The spirit of Rachel Carson lives on, instilling in the Earth’s human population awareness of its fragile environment and an urgency to protect it from toxins.
Although it’s been 40 years since the publication of her runaway bestseller, “Silent Spring” (1962), Carson remains one of the greatest nature writers of America and one of America’s Top 100 Scientists according to a Time magazine poll.
“The beauty of the living world I was trying to save,” she wrote in a letter to a friend in 1962, “has always been uppermost in my mind — that, and anger at the senseless, brutish things that were being done. I have felt bound by a solemn obligation to do what I could — if I didn’t at least try I could never be happy again in nature. But now I can believe that I have at least helped a little. It would be unrealistic to believe one book could bring a complete change.”

Rachel Carson

A Naturalist Is Born

Born May 27, 1907 in Springdale, Pa., Carson graduated from Pennsylvania College for Women (now Chatham College) in 1929, studied at the Woods Hole Marine Biological Laboratory, and received her master’s degree in zoology from Johns Hopkins University in 1932. While attending the university, she was published in the Baltimore Sun.
She began a 15-year career in federal service as a scientist and editor in 1936 and rose to become editor-in-chief of all publications for the U. S. Fish and Wildlife Service.

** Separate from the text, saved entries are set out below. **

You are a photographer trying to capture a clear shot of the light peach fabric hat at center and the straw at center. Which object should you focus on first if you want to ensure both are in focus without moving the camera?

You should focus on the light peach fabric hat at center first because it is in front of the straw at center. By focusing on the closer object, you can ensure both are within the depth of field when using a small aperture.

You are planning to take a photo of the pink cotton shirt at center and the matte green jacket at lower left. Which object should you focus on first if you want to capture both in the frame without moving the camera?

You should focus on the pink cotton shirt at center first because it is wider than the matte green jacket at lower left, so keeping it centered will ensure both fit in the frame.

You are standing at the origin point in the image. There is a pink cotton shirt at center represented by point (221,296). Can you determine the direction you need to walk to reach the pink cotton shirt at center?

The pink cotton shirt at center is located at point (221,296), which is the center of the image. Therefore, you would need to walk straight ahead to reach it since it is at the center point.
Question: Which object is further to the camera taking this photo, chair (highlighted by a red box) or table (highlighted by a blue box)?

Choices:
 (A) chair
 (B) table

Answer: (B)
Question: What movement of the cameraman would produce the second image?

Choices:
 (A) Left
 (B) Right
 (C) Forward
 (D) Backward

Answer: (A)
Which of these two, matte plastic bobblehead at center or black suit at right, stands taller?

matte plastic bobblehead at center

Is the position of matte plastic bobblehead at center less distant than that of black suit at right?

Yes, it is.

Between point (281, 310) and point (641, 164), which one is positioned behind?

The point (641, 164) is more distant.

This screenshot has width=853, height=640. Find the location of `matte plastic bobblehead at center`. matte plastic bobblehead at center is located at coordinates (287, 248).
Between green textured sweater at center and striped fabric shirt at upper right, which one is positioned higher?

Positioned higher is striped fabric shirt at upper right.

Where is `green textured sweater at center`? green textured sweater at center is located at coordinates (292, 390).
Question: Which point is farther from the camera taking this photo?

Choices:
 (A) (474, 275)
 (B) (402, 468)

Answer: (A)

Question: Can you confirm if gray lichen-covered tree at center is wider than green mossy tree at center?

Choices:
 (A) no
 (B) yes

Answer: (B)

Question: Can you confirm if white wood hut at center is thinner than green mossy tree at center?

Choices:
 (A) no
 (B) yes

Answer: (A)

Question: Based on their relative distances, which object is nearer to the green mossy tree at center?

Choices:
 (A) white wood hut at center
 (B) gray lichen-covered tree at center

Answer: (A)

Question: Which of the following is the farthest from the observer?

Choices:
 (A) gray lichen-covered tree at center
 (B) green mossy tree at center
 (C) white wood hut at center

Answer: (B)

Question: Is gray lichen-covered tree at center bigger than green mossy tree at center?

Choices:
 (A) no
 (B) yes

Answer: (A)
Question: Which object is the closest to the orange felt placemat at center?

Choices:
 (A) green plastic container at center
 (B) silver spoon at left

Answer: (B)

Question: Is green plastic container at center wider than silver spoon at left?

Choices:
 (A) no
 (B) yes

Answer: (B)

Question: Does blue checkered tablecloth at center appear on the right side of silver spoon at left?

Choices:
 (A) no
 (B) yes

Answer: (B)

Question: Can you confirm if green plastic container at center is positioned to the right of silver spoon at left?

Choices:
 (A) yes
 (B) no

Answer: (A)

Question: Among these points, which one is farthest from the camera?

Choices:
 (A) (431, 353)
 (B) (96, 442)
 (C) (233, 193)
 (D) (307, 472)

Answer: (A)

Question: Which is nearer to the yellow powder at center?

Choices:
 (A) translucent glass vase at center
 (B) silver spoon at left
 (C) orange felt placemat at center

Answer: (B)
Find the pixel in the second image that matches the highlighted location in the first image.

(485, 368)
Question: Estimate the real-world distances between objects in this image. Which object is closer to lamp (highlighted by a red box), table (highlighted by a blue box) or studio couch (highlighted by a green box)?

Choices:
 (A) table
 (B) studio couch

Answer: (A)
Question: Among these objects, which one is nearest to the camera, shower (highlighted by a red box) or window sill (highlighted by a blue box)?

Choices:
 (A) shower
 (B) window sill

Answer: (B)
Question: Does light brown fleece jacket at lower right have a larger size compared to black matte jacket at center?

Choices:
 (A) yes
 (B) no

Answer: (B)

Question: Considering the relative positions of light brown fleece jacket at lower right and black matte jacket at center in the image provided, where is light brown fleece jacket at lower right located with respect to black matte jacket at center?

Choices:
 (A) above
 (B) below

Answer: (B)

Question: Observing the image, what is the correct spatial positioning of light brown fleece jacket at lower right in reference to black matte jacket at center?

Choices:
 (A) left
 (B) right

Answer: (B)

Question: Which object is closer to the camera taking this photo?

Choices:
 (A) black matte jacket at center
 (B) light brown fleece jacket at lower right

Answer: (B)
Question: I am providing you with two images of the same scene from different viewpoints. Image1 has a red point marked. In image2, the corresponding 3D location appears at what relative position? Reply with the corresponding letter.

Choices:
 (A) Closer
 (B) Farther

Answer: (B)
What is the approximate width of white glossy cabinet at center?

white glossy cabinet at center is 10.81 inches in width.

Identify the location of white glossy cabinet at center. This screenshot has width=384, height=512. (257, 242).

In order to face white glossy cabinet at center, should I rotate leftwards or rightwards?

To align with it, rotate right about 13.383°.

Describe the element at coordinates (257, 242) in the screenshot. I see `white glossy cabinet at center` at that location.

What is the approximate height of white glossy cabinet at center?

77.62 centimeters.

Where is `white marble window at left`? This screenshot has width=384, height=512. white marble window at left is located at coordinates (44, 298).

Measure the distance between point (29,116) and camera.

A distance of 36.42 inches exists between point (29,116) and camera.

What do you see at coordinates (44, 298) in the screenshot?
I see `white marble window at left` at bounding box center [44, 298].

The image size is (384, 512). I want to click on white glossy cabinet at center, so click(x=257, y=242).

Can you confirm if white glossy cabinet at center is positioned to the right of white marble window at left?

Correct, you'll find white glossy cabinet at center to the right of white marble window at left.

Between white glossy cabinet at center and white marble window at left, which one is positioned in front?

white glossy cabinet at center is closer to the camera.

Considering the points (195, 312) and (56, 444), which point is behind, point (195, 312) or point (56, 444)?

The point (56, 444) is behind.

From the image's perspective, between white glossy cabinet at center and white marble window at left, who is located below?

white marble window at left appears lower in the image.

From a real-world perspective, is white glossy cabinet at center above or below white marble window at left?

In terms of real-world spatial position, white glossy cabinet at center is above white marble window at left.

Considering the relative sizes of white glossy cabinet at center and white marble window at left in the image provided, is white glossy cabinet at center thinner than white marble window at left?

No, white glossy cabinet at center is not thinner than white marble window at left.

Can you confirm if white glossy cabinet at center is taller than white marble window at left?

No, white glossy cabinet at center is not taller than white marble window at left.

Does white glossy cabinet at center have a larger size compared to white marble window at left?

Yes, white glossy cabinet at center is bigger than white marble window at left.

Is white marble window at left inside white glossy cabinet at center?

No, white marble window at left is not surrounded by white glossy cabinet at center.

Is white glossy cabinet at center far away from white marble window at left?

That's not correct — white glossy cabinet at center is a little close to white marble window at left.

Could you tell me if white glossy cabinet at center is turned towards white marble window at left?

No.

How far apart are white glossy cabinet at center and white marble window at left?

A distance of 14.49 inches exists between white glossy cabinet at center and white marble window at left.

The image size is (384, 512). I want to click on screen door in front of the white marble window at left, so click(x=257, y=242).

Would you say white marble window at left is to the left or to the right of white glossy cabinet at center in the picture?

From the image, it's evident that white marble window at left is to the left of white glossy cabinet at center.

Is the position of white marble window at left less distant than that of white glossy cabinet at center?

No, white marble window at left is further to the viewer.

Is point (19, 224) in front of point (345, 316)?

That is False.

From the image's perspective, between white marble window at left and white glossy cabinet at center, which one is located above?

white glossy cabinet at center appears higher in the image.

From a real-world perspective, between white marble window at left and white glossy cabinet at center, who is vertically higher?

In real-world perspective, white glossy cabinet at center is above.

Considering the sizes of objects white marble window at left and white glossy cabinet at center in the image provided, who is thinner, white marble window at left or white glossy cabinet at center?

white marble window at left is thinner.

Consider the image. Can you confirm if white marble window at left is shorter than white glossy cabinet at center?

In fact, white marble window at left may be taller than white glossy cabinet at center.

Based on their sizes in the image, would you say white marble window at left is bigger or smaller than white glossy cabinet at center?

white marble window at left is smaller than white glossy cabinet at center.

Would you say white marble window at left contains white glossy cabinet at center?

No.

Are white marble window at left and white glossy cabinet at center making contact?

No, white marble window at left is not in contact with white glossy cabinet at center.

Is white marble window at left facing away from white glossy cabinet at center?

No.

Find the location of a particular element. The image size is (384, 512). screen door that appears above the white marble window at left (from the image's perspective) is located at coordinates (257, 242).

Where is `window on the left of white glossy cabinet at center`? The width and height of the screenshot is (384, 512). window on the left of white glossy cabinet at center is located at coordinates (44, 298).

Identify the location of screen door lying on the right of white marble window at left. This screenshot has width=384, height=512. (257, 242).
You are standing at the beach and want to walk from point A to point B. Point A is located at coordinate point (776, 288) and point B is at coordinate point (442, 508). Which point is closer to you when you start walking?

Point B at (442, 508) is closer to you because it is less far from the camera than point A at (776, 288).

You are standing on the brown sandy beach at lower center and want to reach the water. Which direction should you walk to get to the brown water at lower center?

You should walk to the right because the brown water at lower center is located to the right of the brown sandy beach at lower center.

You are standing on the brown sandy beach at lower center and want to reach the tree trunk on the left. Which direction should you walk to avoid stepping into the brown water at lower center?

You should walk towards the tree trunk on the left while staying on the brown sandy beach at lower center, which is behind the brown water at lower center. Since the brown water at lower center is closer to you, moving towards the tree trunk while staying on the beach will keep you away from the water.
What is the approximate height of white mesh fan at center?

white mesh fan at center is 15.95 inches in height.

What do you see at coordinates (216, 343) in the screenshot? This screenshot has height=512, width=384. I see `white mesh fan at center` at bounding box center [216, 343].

Her first book, “Under the Sea Wind” (Oxford University Press 1941), was published just before the Japanese attacked Pearl Harbor. Lost in the tide of war, the book was largely overlooked.
Her next book, “The Sea Around Us” (Oxford University Press 1951), was first serialized in The New Yorker, and caused such a stir that it became a bestseller when finally printed. It was followed by “The Edge of the Sea” (Houghton Mifflin Company 1955) and then by “Silent Spring” (Houghton Mifflin Company 1962).
As early as 1945, Carson had become alarmed by government abuse of chemical pesticides (such as DDT) and pest-control programs that poisoned with little regard for the welfare of other animals.
“The more I learned about the use of pesticides, the more appalled I became,” Carson recalled. “I realized that here was the material for a book. What I discovered was that everything which meant most to me as a naturalist was being threatened, and that nothing I could do would be more important.”
Carson eloquently penned her dire warnings in “Silent Spring”: “There was once a town in the heart of America where all life seemed to live in harmony with its surroundings . . . Then a strange blight crept over the area and everything began to change . . . There was a strange stillness . . . The few birds seen anywhere were moribund; they trembled violently and could not fly. It was a spring without voices.”
In a vile attack to undermine Carson, chemical companies and the U.S. Department of Agriculture had only increased public awareness. “Silent Spring” became a bestseller and is regarded as the cornerstone of the new environmentalism. Sense of Wonder Carson died in 1964 at the age of 56 following a long struggle with breast cancer, but her enduring love and wonder for the universe — and her ability to provoke the same sense in others — was posthumously published in New York.
“The Sense of Wonder,” by Carson with photographs by Charles Pratt (Harper & Row 1965), encourages adults to endow every child with “a sense of wonder so indestructible that it would last throughout life.” Her narrative charts a path for adults and children to take together on a journey of discovery — the same path she took with her grandnephew, Roger, to whom the book is dedicated.

In her book, “The Sense of Wonder,” Carson encourages parents and other adults to overcome their sense of inadequacy when confronting the complex natural world and instead concentrating on how they “feel” instead of what they “know.” “If a child is to keep alive his inborn sense of wonder without any such gift from the fairies, he needs the companionship of at least one adult who can share it, rediscovering with him the joy, excitement and mystery of the world we live in,” she writes. “It is more important to pave the way for the child to want to know than to put him on a diet of facts he is not ready to assimilate.”

What are you waiting for? Go outside and reawaken your own sense of wonder.